O Projeto de Lei 90/20 foi aprovado pela Comissão de Constituição e Justiça e de Cidade da Câmara dos Deputados na terça-feira, 28. A proposta proíbe a produção e venda de itens obtidos por meio de alimentação forçada de animais. O texto segue para sanção presidencial, uma vez que já veio do Senado e foi analisado sem alterações pelas comissões.
A medida pode afetar a comercialização de foie gras, fígado de pato ou ganso obtido pela prática conhecida como gavage. Nela, um tubo é introduzido na garganta da ave para forçar a alimentação e ampliar o órgão. A proposta prevê a proibição tanto de produtos in natura quanto de itens enlatados.
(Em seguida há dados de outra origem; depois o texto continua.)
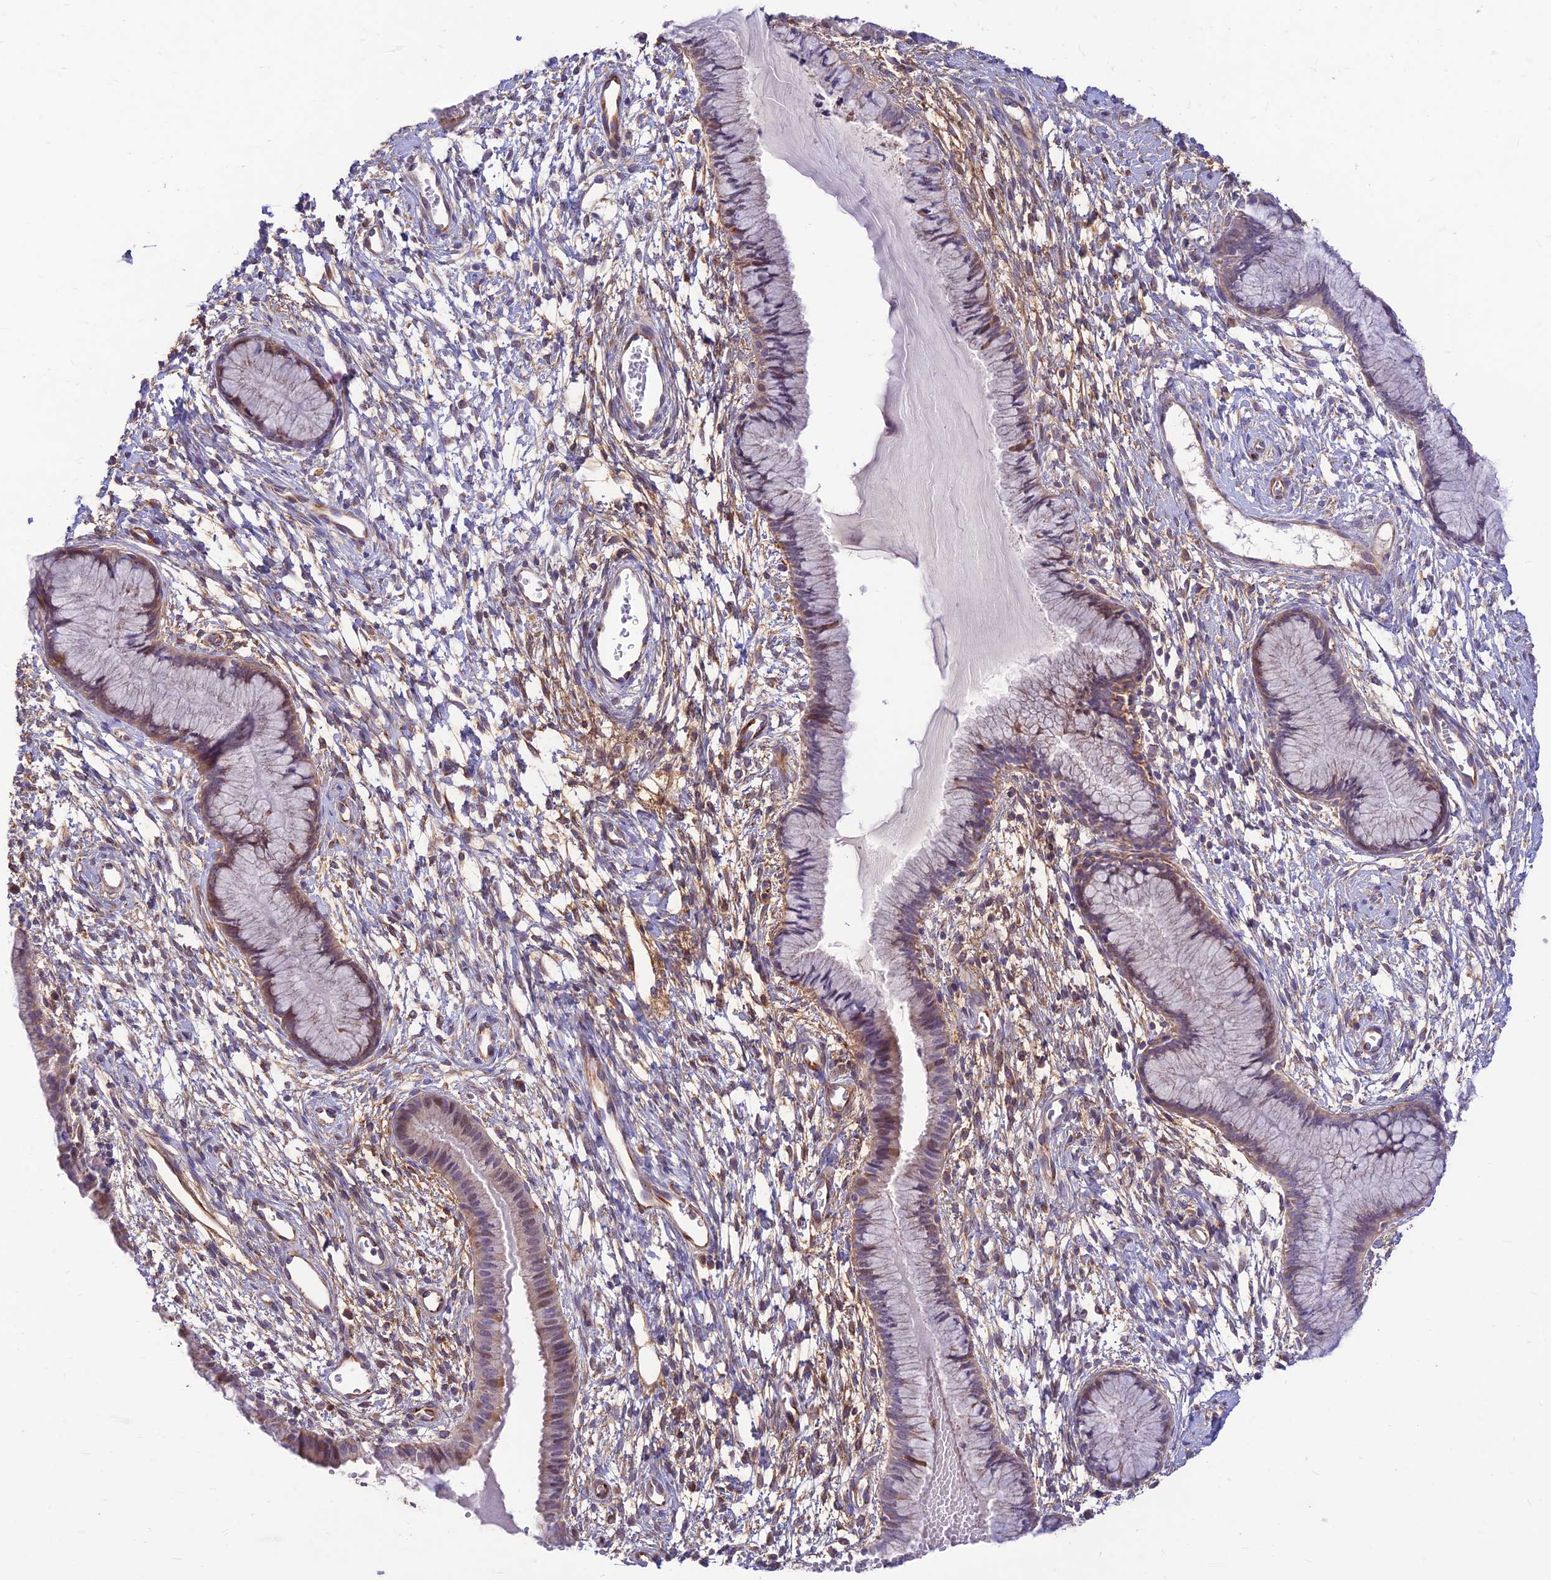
{"staining": {"intensity": "weak", "quantity": "25%-75%", "location": "cytoplasmic/membranous,nuclear"}, "tissue": "cervix", "cell_type": "Glandular cells", "image_type": "normal", "snomed": [{"axis": "morphology", "description": "Normal tissue, NOS"}, {"axis": "topography", "description": "Cervix"}], "caption": "Unremarkable cervix demonstrates weak cytoplasmic/membranous,nuclear expression in about 25%-75% of glandular cells, visualized by immunohistochemistry.", "gene": "ST8SIA5", "patient": {"sex": "female", "age": 42}}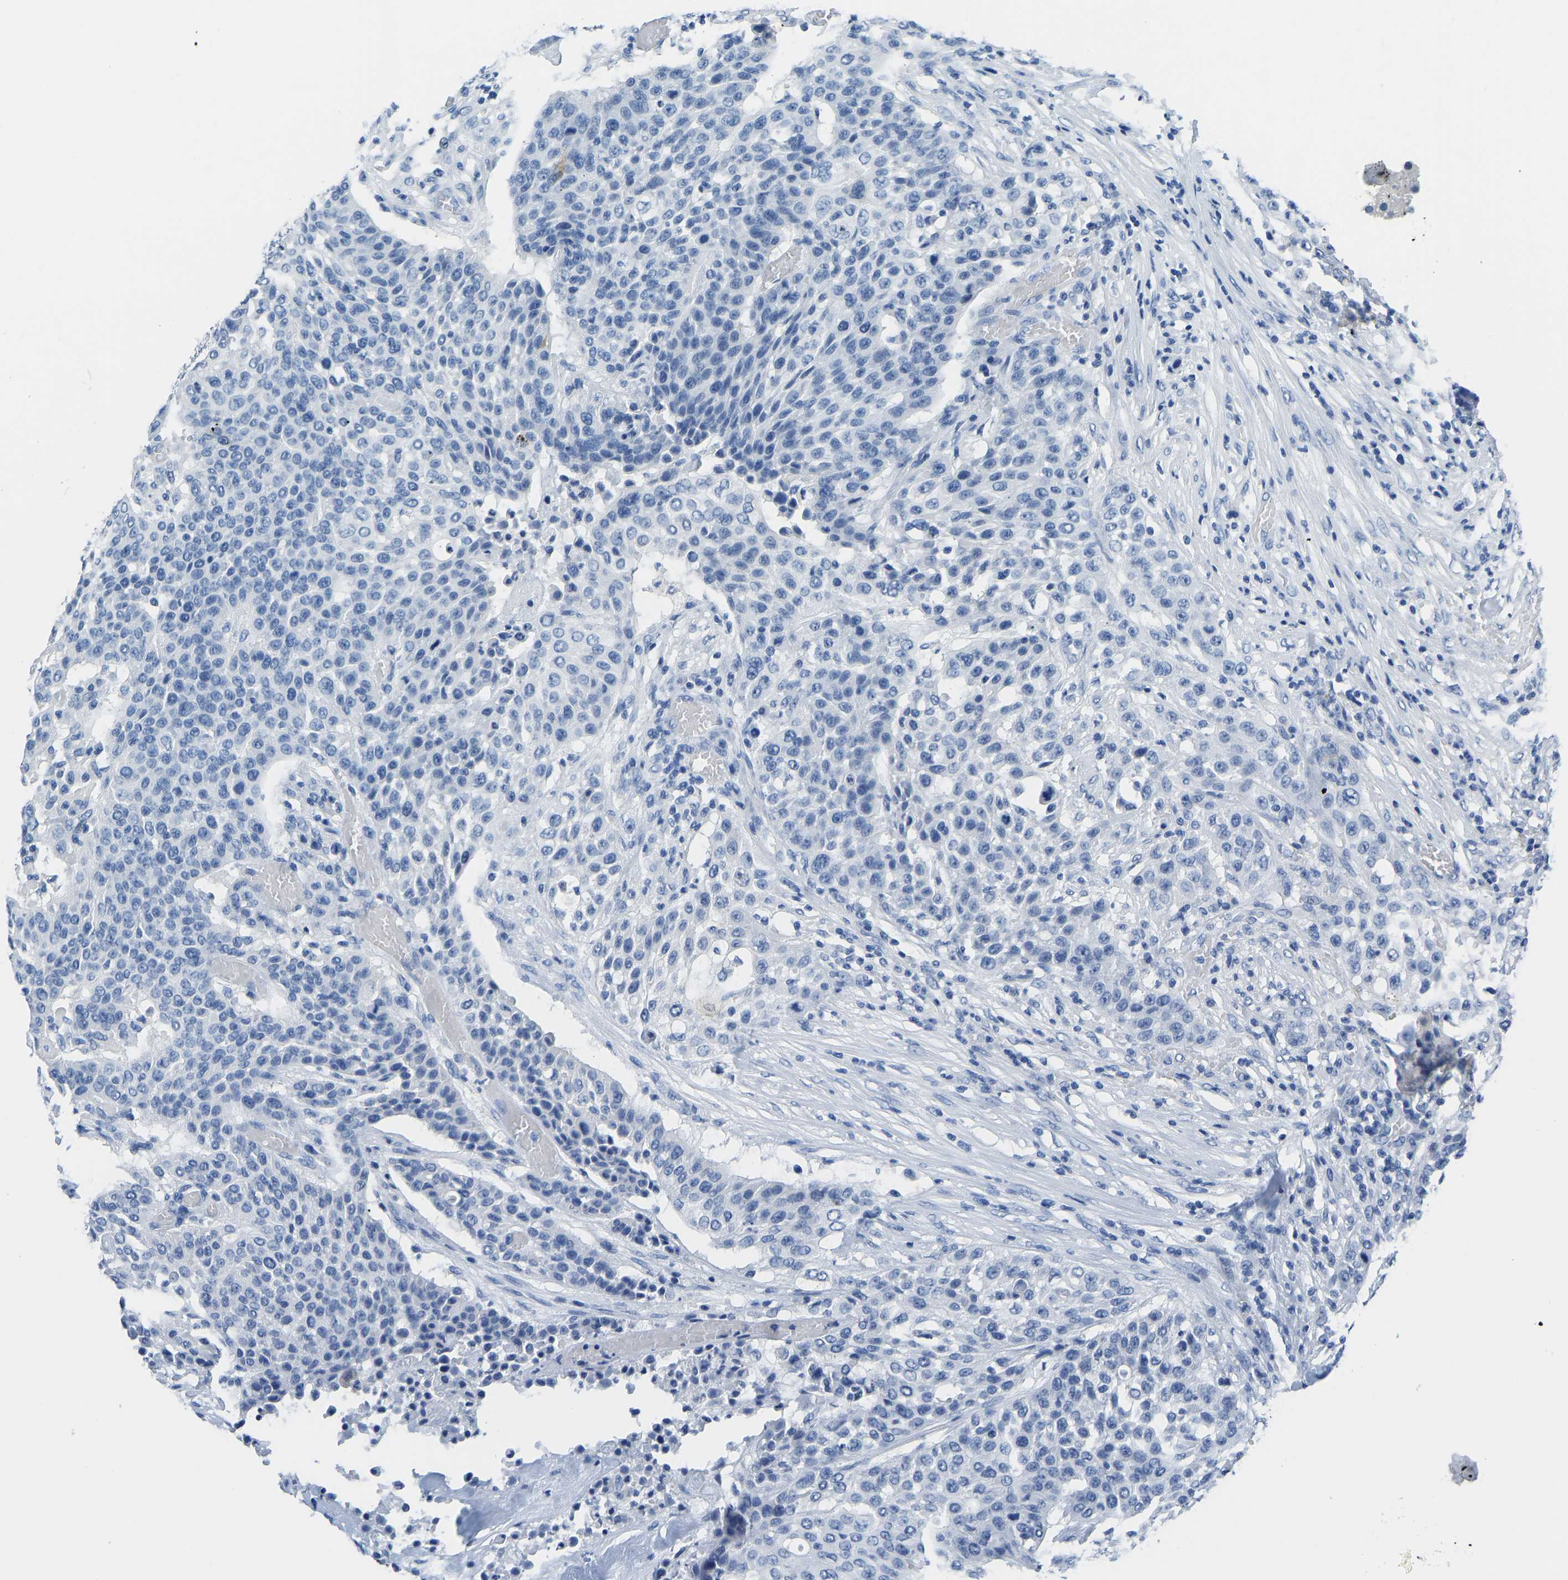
{"staining": {"intensity": "strong", "quantity": "<25%", "location": "cytoplasmic/membranous"}, "tissue": "urothelial cancer", "cell_type": "Tumor cells", "image_type": "cancer", "snomed": [{"axis": "morphology", "description": "Urothelial carcinoma, High grade"}, {"axis": "topography", "description": "Urinary bladder"}], "caption": "This is an image of immunohistochemistry staining of urothelial carcinoma (high-grade), which shows strong staining in the cytoplasmic/membranous of tumor cells.", "gene": "SERPINB3", "patient": {"sex": "male", "age": 74}}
Segundo o relator, deputado Fred Costa, a técnica aumenta a mortalidade dos animais em até 25 vezes. O autor do projeto, senador Eduardo Girão, aponta que vários países já impedem essa prática, citando Argentina, Austrália e Índia. Ele lembrou ainda que São Paulo aprovou lei semelhante em 2015, que foi considerada inconstitucional pela Justiça.
Caminho legislativo e contexto
Caso sancionado, a lei estabeleceria punições para quem descumprir, com prisão de três meses a um ano e multa, sob a Lei de Crimes Ambientais. A iniciativa busca uniformizar padrões de proteção animal em nível nacional, evitando interpretações municipais sobre o tema.
Histórico e próximos passos
O projeto foi apresentado no Senado e, na Câmara, tramita em caráter conclusivo, sem necessidade de votação adicional pelas comissões permanentes. A depender da sanção presidencial, o país passará a impedir a produção, comercialização e importação de foie gras e de itens similares associados à alimentação forçada.